Recorded information.
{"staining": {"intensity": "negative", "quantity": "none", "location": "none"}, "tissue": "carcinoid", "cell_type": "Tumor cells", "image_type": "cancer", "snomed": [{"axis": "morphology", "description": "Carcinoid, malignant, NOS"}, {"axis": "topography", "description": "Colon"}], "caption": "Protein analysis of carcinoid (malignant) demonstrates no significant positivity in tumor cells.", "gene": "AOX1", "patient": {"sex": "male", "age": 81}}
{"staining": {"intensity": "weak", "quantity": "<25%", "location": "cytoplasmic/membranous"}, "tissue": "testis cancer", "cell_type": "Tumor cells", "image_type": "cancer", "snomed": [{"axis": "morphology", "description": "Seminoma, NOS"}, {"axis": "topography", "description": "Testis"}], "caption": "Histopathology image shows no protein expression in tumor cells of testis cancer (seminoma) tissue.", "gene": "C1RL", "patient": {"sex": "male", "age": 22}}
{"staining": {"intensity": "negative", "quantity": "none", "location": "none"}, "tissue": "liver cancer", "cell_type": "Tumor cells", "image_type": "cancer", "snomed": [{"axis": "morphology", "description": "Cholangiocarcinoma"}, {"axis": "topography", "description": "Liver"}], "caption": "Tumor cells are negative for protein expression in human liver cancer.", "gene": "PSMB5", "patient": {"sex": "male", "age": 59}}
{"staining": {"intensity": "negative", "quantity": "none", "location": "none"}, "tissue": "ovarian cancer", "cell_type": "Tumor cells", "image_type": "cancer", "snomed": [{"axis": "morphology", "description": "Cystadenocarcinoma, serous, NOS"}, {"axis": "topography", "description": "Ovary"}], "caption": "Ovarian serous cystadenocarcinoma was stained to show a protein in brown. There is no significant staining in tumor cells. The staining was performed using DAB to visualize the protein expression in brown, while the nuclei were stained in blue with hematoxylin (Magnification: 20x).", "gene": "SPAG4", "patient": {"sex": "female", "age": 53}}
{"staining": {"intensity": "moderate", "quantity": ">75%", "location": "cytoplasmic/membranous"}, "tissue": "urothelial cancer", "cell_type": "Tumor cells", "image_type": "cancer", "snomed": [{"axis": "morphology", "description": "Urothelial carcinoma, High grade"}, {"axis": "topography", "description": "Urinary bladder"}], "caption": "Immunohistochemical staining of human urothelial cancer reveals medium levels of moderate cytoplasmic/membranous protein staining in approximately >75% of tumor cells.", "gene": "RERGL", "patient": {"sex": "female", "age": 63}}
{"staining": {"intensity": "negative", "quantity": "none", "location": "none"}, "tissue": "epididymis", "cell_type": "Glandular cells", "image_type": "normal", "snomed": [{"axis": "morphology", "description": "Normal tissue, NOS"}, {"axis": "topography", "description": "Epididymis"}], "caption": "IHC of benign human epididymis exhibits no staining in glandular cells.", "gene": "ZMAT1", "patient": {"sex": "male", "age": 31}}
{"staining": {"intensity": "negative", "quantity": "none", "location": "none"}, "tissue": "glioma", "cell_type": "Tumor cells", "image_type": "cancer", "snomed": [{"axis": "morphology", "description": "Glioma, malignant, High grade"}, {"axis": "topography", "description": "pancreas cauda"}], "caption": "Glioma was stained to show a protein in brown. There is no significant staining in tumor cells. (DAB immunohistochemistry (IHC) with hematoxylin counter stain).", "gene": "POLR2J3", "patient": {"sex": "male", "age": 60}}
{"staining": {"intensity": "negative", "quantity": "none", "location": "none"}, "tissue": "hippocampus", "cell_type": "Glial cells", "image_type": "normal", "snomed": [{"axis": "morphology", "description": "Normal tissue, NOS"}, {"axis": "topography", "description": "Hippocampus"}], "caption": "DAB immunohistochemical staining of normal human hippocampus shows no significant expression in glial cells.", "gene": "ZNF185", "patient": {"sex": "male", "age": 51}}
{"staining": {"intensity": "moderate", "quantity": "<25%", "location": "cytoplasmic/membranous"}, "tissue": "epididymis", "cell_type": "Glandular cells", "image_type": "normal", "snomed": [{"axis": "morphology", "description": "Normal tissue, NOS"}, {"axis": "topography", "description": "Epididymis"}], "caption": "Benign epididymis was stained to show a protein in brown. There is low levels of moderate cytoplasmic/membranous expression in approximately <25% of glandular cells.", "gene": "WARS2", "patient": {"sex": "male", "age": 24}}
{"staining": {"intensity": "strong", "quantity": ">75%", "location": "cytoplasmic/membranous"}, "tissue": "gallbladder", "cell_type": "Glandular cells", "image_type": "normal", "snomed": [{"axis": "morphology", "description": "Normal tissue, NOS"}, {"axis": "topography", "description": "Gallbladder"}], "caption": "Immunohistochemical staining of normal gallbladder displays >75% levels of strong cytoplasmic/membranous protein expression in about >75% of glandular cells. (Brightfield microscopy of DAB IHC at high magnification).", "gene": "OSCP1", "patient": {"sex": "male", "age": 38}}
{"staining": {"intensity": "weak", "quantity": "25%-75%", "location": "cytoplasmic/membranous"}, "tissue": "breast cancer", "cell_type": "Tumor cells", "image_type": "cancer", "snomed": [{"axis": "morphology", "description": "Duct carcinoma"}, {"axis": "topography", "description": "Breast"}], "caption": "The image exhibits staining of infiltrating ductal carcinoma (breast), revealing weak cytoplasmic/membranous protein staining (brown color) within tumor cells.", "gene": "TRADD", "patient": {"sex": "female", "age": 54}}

Exercise description. The answer consists of every entry, returned exactly.

Task output.
{"staining": {"intensity": "negative", "quantity": "none", "location": "none"}, "tissue": "carcinoid", "cell_type": "Tumor cells", "image_type": "cancer", "snomed": [{"axis": "morphology", "description": "Carcinoid, malignant, NOS"}, {"axis": "topography", "description": "Colon"}], "caption": "Protein analysis of carcinoid (malignant) demonstrates no significant positivity in tumor cells.", "gene": "AOX1", "patient": {"sex": "male", "age": 81}}
{"staining": {"intensity": "weak", "quantity": "<25%", "location": "cytoplasmic/membranous"}, "tissue": "testis cancer", "cell_type": "Tumor cells", "image_type": "cancer", "snomed": [{"axis": "morphology", "description": "Seminoma, NOS"}, {"axis": "topography", "description": "Testis"}], "caption": "Histopathology image shows no protein expression in tumor cells of testis cancer (seminoma) tissue.", "gene": "C1RL", "patient": {"sex": "male", "age": 22}}
{"staining": {"intensity": "negative", "quantity": "none", "location": "none"}, "tissue": "liver cancer", "cell_type": "Tumor cells", "image_type": "cancer", "snomed": [{"axis": "morphology", "description": "Cholangiocarcinoma"}, {"axis": "topography", "description": "Liver"}], "caption": "Tumor cells are negative for protein expression in human liver cancer.", "gene": "PSMB5", "patient": {"sex": "male", "age": 59}}
{"staining": {"intensity": "negative", "quantity": "none", "location": "none"}, "tissue": "ovarian cancer", "cell_type": "Tumor cells", "image_type": "cancer", "snomed": [{"axis": "morphology", "description": "Cystadenocarcinoma, serous, NOS"}, {"axis": "topography", "description": "Ovary"}], "caption": "Ovarian serous cystadenocarcinoma was stained to show a protein in brown. There is no significant staining in tumor cells. The staining was performed using DAB to visualize the protein expression in brown, while the nuclei were stained in blue with hematoxylin (Magnification: 20x).", "gene": "SPAG4", "patient": {"sex": "female", "age": 53}}
{"staining": {"intensity": "moderate", "quantity": ">75%", "location": "cytoplasmic/membranous"}, "tissue": "urothelial cancer", "cell_type": "Tumor cells", "image_type": "cancer", "snomed": [{"axis": "morphology", "description": "Urothelial carcinoma, High grade"}, {"axis": "topography", "description": "Urinary bladder"}], "caption": "Immunohistochemical staining of human urothelial cancer reveals medium levels of moderate cytoplasmic/membranous protein staining in approximately >75% of tumor cells.", "gene": "RERGL", "patient": {"sex": "female", "age": 63}}
{"staining": {"intensity": "negative", "quantity": "none", "location": "none"}, "tissue": "epididymis", "cell_type": "Glandular cells", "image_type": "normal", "snomed": [{"axis": "morphology", "description": "Normal tissue, NOS"}, {"axis": "topography", "description": "Epididymis"}], "caption": "IHC of benign human epididymis exhibits no staining in glandular cells.", "gene": "ZMAT1", "patient": {"sex": "male", "age": 31}}
{"staining": {"intensity": "negative", "quantity": "none", "location": "none"}, "tissue": "glioma", "cell_type": "Tumor cells", "image_type": "cancer", "snomed": [{"axis": "morphology", "description": "Glioma, malignant, High grade"}, {"axis": "topography", "description": "pancreas cauda"}], "caption": "Glioma was stained to show a protein in brown. There is no significant staining in tumor cells. (DAB immunohistochemistry (IHC) with hematoxylin counter stain).", "gene": "POLR2J3", "patient": {"sex": "male", "age": 60}}
{"staining": {"intensity": "negative", "quantity": "none", "location": "none"}, "tissue": "hippocampus", "cell_type": "Glial cells", "image_type": "normal", "snomed": [{"axis": "morphology", "description": "Normal tissue, NOS"}, {"axis": "topography", "description": "Hippocampus"}], "caption": "DAB immunohistochemical staining of normal human hippocampus shows no significant expression in glial cells.", "gene": "ZNF185", "patient": {"sex": "male", "age": 51}}
{"staining": {"intensity": "moderate", "quantity": "<25%", "location": "cytoplasmic/membranous"}, "tissue": "epididymis", "cell_type": "Glandular cells", "image_type": "normal", "snomed": [{"axis": "morphology", "description": "Normal tissue, NOS"}, {"axis": "topography", "description": "Epididymis"}], "caption": "Benign epididymis was stained to show a protein in brown. There is low levels of moderate cytoplasmic/membranous expression in approximately <25% of glandular cells.", "gene": "WARS2", "patient": {"sex": "male", "age": 24}}
{"staining": {"intensity": "strong", "quantity": ">75%", "location": "cytoplasmic/membranous"}, "tissue": "gallbladder", "cell_type": "Glandular cells", "image_type": "normal", "snomed": [{"axis": "morphology", "description": "Normal tissue, NOS"}, {"axis": "topography", "description": "Gallbladder"}], "caption": "Immunohistochemical staining of normal gallbladder displays >75% levels of strong cytoplasmic/membranous protein expression in about >75% of glandular cells. (Brightfield microscopy of DAB IHC at high magnification).", "gene": "OSCP1", "patient": {"sex": "male", "age": 38}}
{"staining": {"intensity": "weak", "quantity": "25%-75%", "location": "cytoplasmic/membranous"}, "tissue": "breast cancer", "cell_type": "Tumor cells", "image_type": "cancer", "snomed": [{"axis": "morphology", "description": "Duct carcinoma"}, {"axis": "topography", "description": "Breast"}], "caption": "The image exhibits staining of infiltrating ductal carcinoma (breast), revealing weak cytoplasmic/membranous protein staining (brown color) within tumor cells.", "gene": "TRADD", "patient": {"sex": "female", "age": 54}}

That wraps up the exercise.